◆ PROBLEM REQUIREMENTS
In each of the items below, swap "bounding box" for "enclosing rectangle" and give the lines again with everything else unchanged.

· · · · ·

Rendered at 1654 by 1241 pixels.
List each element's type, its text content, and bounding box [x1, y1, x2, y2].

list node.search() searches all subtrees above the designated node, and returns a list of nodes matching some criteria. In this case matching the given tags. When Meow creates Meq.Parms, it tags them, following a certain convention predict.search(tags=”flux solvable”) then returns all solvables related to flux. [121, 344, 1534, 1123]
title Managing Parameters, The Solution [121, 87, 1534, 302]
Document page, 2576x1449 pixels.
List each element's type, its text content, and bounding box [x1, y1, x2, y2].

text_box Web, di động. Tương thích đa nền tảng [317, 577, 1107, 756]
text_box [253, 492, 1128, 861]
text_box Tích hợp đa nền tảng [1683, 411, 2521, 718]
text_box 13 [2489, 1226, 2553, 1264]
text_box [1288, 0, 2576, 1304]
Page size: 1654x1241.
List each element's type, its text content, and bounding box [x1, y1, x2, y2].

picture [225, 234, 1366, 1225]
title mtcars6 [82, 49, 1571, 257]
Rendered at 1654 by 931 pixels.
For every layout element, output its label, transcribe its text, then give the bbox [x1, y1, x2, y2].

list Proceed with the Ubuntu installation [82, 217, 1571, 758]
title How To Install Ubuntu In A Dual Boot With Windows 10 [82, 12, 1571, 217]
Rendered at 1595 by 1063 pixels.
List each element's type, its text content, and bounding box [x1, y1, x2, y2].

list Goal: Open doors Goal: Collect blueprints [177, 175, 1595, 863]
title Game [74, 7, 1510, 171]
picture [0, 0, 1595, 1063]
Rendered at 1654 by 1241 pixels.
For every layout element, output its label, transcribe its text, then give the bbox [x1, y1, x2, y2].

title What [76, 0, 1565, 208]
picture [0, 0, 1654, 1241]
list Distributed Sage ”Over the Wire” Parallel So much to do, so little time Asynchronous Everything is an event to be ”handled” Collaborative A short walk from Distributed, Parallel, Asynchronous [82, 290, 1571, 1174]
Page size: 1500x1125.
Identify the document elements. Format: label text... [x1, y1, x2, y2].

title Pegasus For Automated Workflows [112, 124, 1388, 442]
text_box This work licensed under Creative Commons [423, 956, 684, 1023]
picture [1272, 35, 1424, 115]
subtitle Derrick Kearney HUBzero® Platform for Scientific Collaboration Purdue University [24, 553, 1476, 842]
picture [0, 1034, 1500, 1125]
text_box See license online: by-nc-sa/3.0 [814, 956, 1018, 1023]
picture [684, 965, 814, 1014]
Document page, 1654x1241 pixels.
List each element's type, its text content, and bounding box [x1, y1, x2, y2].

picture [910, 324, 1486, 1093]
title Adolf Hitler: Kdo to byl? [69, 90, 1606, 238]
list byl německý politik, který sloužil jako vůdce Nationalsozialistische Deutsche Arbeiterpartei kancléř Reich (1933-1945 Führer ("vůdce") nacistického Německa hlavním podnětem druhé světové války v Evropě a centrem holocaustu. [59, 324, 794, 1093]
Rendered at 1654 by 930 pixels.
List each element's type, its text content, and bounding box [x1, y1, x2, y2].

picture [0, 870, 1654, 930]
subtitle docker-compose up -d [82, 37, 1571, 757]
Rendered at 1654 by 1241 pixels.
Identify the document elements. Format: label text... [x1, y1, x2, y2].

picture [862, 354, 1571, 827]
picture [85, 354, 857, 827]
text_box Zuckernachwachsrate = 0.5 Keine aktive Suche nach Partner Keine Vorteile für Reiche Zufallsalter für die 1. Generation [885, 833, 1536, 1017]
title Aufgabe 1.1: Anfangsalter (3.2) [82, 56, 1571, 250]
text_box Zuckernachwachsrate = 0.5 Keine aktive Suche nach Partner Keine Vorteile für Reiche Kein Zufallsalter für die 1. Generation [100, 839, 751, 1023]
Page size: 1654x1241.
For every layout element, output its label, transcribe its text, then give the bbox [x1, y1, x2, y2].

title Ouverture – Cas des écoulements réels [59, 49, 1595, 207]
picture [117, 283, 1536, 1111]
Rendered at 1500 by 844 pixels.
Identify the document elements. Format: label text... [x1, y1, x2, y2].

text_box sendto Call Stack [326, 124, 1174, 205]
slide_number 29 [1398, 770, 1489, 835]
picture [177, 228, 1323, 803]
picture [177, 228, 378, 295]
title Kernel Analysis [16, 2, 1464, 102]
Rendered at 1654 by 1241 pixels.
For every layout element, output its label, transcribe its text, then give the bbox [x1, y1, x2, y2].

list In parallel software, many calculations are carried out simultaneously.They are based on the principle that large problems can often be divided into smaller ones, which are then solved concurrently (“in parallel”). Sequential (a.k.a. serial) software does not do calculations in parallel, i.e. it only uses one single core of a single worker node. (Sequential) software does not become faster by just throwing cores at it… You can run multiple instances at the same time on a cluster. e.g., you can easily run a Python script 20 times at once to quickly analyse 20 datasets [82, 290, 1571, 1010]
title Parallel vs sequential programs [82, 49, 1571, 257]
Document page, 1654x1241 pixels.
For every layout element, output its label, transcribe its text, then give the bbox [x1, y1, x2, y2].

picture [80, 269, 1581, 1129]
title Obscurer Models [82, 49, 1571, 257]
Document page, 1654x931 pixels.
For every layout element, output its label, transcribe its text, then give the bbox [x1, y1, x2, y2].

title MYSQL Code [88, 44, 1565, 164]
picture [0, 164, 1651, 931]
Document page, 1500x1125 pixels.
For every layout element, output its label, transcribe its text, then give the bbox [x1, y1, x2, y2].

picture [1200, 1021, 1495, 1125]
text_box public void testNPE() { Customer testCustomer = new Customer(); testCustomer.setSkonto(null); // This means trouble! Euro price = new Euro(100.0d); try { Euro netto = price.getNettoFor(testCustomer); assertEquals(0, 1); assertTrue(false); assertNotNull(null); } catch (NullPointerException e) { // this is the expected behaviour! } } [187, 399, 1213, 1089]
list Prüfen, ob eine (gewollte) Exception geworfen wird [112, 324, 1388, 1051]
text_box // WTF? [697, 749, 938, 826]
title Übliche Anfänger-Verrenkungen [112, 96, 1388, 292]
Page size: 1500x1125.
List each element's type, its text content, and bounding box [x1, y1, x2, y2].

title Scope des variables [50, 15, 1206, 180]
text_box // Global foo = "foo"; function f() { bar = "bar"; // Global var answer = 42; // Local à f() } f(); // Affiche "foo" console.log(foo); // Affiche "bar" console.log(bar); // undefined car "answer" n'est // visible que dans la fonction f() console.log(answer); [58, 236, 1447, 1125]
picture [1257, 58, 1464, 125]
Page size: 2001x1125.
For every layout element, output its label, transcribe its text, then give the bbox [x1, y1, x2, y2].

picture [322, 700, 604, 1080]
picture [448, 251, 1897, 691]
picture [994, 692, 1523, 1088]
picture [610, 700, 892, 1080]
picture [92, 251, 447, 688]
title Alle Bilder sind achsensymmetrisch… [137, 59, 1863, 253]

· · · · ·

◆ SOLUTION
Rendered at 1654 by 1241 pixels.
List each element's type, its text content, and enclosing rectangle [x1, y1, x2, y2].

list node.search() searches all subtrees above the designated node, and returns a list of nodes matching some criteria. In this case matching the given tags. When Meow creates Meq.Parms, it tags them, following a certain convention predict.search(tags=”flux solvable”) then returns all solvables related to flux. [121, 344, 1534, 1123]
title Managing Parameters, The Solution [121, 87, 1534, 302]
Document page, 2576x1449 pixels.
List each element's type, its text content, and enclosing rectangle [x1, y1, x2, y2].

text_box Web, di động. Tương thích đa nền tảng [317, 577, 1107, 756]
text_box [253, 492, 1128, 861]
text_box Tích hợp đa nền tảng [1683, 411, 2521, 718]
text_box 13 [2489, 1226, 2553, 1264]
text_box [1288, 0, 2576, 1304]
Page size: 1654x1241.
List each element's type, its text content, and enclosing rectangle [x1, y1, x2, y2].

picture [225, 234, 1366, 1225]
title mtcars6 [82, 49, 1571, 257]
Rendered at 1654 by 931 pixels.
For every layout element, output its label, transcribe its text, then give the bbox [x1, y1, x2, y2].

list Proceed with the Ubuntu installation [82, 217, 1571, 758]
title How To Install Ubuntu In A Dual Boot With Windows 10 [82, 12, 1571, 217]
Rendered at 1595 by 1063 pixels.
List each element's type, its text content, and enclosing rectangle [x1, y1, x2, y2].

list Goal: Open doors Goal: Collect blueprints [177, 175, 1595, 863]
title Game [74, 7, 1510, 171]
picture [0, 0, 1595, 1063]
Rendered at 1654 by 1241 pixels.
For every layout element, output its label, transcribe its text, then give the bbox [x1, y1, x2, y2].

title What [76, 0, 1565, 208]
picture [0, 0, 1654, 1241]
list Distributed Sage ”Over the Wire” Parallel So much to do, so little time Asynchronous Everything is an event to be ”handled” Collaborative A short walk from Distributed, Parallel, Asynchronous [82, 290, 1571, 1174]
Page size: 1500x1125.
Identify the document elements. Format: label text... [x1, y1, x2, y2].

title Pegasus For Automated Workflows [112, 124, 1388, 442]
text_box This work licensed under Creative Commons [423, 956, 684, 1023]
picture [1272, 35, 1424, 115]
subtitle Derrick Kearney HUBzero® Platform for Scientific Collaboration Purdue University [24, 553, 1476, 842]
picture [0, 1034, 1500, 1125]
text_box See license online: by-nc-sa/3.0 [814, 956, 1018, 1023]
picture [684, 965, 814, 1014]
Document page, 1654x1241 pixels.
List each element's type, its text content, and enclosing rectangle [x1, y1, x2, y2].

picture [910, 324, 1486, 1093]
title Adolf Hitler: Kdo to byl? [69, 90, 1606, 238]
list byl německý politik, který sloužil jako vůdce Nationalsozialistische Deutsche Arbeiterpartei kancléř Reich (1933-1945 Führer ("vůdce") nacistického Německa hlavním podnětem druhé světové války v Evropě a centrem holocaustu. [59, 324, 794, 1093]
Rendered at 1654 by 930 pixels.
List each element's type, its text content, and enclosing rectangle [x1, y1, x2, y2].

picture [0, 870, 1654, 930]
subtitle docker-compose up -d [82, 37, 1571, 757]
Rendered at 1654 by 1241 pixels.
Identify the document elements. Format: label text... [x1, y1, x2, y2].

picture [862, 354, 1571, 827]
picture [85, 354, 857, 827]
text_box Zuckernachwachsrate = 0.5 Keine aktive Suche nach Partner Keine Vorteile für Reiche Zufallsalter für die 1. Generation [885, 833, 1536, 1017]
title Aufgabe 1.1: Anfangsalter (3.2) [82, 56, 1571, 250]
text_box Zuckernachwachsrate = 0.5 Keine aktive Suche nach Partner Keine Vorteile für Reiche Kein Zufallsalter für die 1. Generation [100, 839, 751, 1023]
Page size: 1654x1241.
For every layout element, output its label, transcribe its text, then give the bbox [x1, y1, x2, y2].

title Ouverture – Cas des écoulements réels [59, 49, 1595, 207]
picture [117, 283, 1536, 1111]
Rendered at 1500 by 844 pixels.
Identify the document elements. Format: label text... [x1, y1, x2, y2].

text_box sendto Call Stack [326, 124, 1174, 205]
slide_number 29 [1398, 770, 1489, 835]
picture [177, 228, 1323, 803]
picture [177, 228, 378, 295]
title Kernel Analysis [16, 2, 1464, 102]
Rendered at 1654 by 1241 pixels.
For every layout element, output its label, transcribe its text, then give the bbox [x1, y1, x2, y2].

list In parallel software, many calculations are carried out simultaneously.They are based on the principle that large problems can often be divided into smaller ones, which are then solved concurrently (“in parallel”). Sequential (a.k.a. serial) software does not do calculations in parallel, i.e. it only uses one single core of a single worker node. (Sequential) software does not become faster by just throwing cores at it… You can run multiple instances at the same time on a cluster. e.g., you can easily run a Python script 20 times at once to quickly analyse 20 datasets [82, 290, 1571, 1010]
title Parallel vs sequential programs [82, 49, 1571, 257]
Document page, 1654x1241 pixels.
For every layout element, output its label, transcribe its text, then give the bbox [x1, y1, x2, y2].

picture [80, 269, 1581, 1129]
title Obscurer Models [82, 49, 1571, 257]
Document page, 1654x931 pixels.
For every layout element, output its label, transcribe its text, then give the bbox [x1, y1, x2, y2].

title MYSQL Code [88, 44, 1565, 164]
picture [0, 164, 1651, 931]
Document page, 1500x1125 pixels.
For every layout element, output its label, transcribe its text, then give the bbox [x1, y1, x2, y2].

picture [1200, 1021, 1495, 1125]
text_box public void testNPE() { Customer testCustomer = new Customer(); testCustomer.setSkonto(null); // This means trouble! Euro price = new Euro(100.0d); try { Euro netto = price.getNettoFor(testCustomer); assertEquals(0, 1); assertTrue(false); assertNotNull(null); } catch (NullPointerException e) { // this is the expected behaviour! } } [187, 399, 1213, 1089]
list Prüfen, ob eine (gewollte) Exception geworfen wird [112, 324, 1388, 1051]
text_box // WTF? [697, 749, 938, 826]
title Übliche Anfänger-Verrenkungen [112, 96, 1388, 292]
Page size: 1500x1125.
List each element's type, its text content, and enclosing rectangle [x1, y1, x2, y2].

title Scope des variables [50, 15, 1206, 180]
text_box // Global foo = "foo"; function f() { bar = "bar"; // Global var answer = 42; // Local à f() } f(); // Affiche "foo" console.log(foo); // Affiche "bar" console.log(bar); // undefined car "answer" n'est // visible que dans la fonction f() console.log(answer); [58, 236, 1447, 1125]
picture [1257, 58, 1464, 125]
Page size: 2001x1125.
For every layout element, output its label, transcribe its text, then give the bbox [x1, y1, x2, y2].

picture [322, 700, 604, 1080]
picture [448, 251, 1897, 691]
picture [994, 692, 1523, 1088]
picture [610, 700, 892, 1080]
picture [92, 251, 447, 688]
title Alle Bilder sind achsensymmetrisch… [137, 59, 1863, 253]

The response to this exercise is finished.